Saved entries
»»

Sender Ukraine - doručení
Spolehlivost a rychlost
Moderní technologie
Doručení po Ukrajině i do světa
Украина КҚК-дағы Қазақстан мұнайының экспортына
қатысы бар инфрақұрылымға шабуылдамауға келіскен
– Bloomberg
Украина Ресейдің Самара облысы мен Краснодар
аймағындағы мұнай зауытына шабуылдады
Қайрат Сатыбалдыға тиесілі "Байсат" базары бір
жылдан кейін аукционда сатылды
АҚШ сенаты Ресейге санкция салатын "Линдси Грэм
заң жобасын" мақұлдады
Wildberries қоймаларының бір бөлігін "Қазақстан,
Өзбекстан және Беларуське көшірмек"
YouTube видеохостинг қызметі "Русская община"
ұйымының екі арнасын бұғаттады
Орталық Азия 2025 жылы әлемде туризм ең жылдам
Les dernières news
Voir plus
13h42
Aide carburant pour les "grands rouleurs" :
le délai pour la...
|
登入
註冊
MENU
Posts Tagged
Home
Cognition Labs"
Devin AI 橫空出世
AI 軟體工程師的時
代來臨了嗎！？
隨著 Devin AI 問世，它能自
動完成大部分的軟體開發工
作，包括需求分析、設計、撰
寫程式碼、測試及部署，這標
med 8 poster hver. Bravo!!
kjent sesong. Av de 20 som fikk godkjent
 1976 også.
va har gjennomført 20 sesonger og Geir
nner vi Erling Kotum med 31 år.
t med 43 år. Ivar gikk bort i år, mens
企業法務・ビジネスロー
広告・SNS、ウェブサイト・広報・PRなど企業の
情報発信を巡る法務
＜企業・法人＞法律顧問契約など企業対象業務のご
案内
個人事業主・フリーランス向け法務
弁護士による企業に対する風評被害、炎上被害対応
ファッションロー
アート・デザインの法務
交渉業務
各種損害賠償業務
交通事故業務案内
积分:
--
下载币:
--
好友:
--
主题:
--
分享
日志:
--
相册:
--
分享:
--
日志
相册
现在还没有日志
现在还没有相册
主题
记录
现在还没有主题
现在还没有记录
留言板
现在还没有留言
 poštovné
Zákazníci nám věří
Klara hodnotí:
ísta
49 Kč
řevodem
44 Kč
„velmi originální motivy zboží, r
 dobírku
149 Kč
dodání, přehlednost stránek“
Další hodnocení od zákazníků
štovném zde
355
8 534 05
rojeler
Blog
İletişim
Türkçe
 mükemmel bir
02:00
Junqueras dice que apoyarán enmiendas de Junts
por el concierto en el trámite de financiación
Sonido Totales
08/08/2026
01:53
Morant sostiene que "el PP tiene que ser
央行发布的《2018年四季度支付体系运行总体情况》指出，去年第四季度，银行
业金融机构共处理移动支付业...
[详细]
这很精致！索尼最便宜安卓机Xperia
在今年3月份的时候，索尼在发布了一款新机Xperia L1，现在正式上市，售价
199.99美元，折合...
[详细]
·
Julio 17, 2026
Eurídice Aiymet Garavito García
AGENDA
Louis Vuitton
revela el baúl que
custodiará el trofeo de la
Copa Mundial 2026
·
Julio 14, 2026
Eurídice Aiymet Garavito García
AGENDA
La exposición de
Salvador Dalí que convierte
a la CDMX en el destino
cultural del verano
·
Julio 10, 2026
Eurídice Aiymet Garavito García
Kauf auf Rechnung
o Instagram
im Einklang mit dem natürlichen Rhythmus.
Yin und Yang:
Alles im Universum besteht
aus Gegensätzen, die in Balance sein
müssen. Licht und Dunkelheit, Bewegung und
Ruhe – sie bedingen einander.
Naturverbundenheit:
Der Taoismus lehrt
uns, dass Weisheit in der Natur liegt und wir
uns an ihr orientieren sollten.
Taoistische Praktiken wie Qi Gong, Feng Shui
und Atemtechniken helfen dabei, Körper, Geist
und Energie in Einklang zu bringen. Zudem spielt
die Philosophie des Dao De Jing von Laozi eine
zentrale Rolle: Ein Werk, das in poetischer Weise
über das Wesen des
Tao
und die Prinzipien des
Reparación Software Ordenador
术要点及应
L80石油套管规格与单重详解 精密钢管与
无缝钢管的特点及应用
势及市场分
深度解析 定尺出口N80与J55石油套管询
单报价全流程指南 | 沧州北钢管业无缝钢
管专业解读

««

Please reproduce every line of the listing above word for word, in the same order.

Sender Ukraine - doručení
Spolehlivost a rychlost
Moderní technologie
Doručení po Ukrajině i do světa
Украина КҚК-дағы Қазақстан мұнайының экспортына
қатысы бар инфрақұрылымға шабуылдамауға келіскен
– Bloomberg
Украина Ресейдің Самара облысы мен Краснодар
аймағындағы мұнай зауытына шабуылдады
Қайрат Сатыбалдыға тиесілі "Байсат" базары бір
жылдан кейін аукционда сатылды
АҚШ сенаты Ресейге санкция салатын "Линдси Грэм
заң жобасын" мақұлдады
Wildberries қоймаларының бір бөлігін "Қазақстан,
Өзбекстан және Беларуське көшірмек"
YouTube видеохостинг қызметі "Русская община"
ұйымының екі арнасын бұғаттады
Орталық Азия 2025 жылы әлемде туризм ең жылдам
Les dernières news
Voir plus
13h42
Aide carburant pour les "grands rouleurs" :
le délai pour la...
|
登入
註冊
MENU
Posts Tagged
Home
Cognition Labs"
Devin AI 橫空出世
AI 軟體工程師的時
代來臨了嗎！？
隨著 Devin AI 問世，它能自
動完成大部分的軟體開發工
作，包括需求分析、設計、撰
寫程式碼、測試及部署，這標
med 8 poster hver. Bravo!!
kjent sesong. Av de 20 som fikk godkjent
 1976 også.
va har gjennomført 20 sesonger og Geir
nner vi Erling Kotum med 31 år.
t med 43 år. Ivar gikk bort i år, mens
企業法務・ビジネスロー
広告・SNS、ウェブサイト・広報・PRなど企業の
情報発信を巡る法務
＜企業・法人＞法律顧問契約など企業対象業務のご
案内
個人事業主・フリーランス向け法務
弁護士による企業に対する風評被害、炎上被害対応
ファッションロー
アート・デザインの法務
交渉業務
各種損害賠償業務
交通事故業務案内
积分:
--
下载币:
--
好友:
--
主题:
--
分享
日志:
--
相册:
--
分享:
--
日志
相册
现在还没有日志
现在还没有相册
主题
记录
现在还没有主题
现在还没有记录
留言板
现在还没有留言
 poštovné
Zákazníci nám věří
Klara hodnotí:
ísta
49 Kč
řevodem
44 Kč
„velmi originální motivy zboží, r
 dobírku
149 Kč
dodání, přehlednost stránek“
Další hodnocení od zákazníků
štovném zde
355
8 534 05
rojeler
Blog
İletişim
Türkçe
 mükemmel bir
02:00
Junqueras dice que apoyarán enmiendas de Junts
por el concierto en el trámite de financiación
Sonido Totales
08/08/2026
01:53
Morant sostiene que "el PP tiene que ser
央行发布的《2018年四季度支付体系运行总体情况》指出，去年第四季度，银行
业金融机构共处理移动支付业...
[详细]
这很精致！索尼最便宜安卓机Xperia
在今年3月份的时候，索尼在发布了一款新机Xperia L1，现在正式上市，售价
199.99美元，折合...
[详细]
·
Julio 17, 2026
Eurídice Aiymet Garavito García
AGENDA
Louis Vuitton
revela el baúl que
custodiará el trofeo de la
Copa Mundial 2026
·
Julio 14, 2026
Eurídice Aiymet Garavito García
AGENDA
La exposición de
Salvador Dalí que convierte
a la CDMX en el destino
cultural del verano
·
Julio 10, 2026
Eurídice Aiymet Garavito García
Kauf auf Rechnung
o Instagram
im Einklang mit dem natürlichen Rhythmus.
Yin und Yang:
Alles im Universum besteht
aus Gegensätzen, die in Balance sein
müssen. Licht und Dunkelheit, Bewegung und
Ruhe – sie bedingen einander.
Naturverbundenheit:
Der Taoismus lehrt
uns, dass Weisheit in der Natur liegt und wir
uns an ihr orientieren sollten.
Taoistische Praktiken wie Qi Gong, Feng Shui
und Atemtechniken helfen dabei, Körper, Geist
und Energie in Einklang zu bringen. Zudem spielt
die Philosophie des Dao De Jing von Laozi eine
zentrale Rolle: Ein Werk, das in poetischer Weise
über das Wesen des
Tao
und die Prinzipien des
Reparación Software Ordenador
术要点及应
L80石油套管规格与单重详解 精密钢管与
无缝钢管的特点及应用
势及市场分
深度解析 定尺出口N80与J55石油套管询
单报价全流程指南 | 沧州北钢管业无缝钢
管专业解读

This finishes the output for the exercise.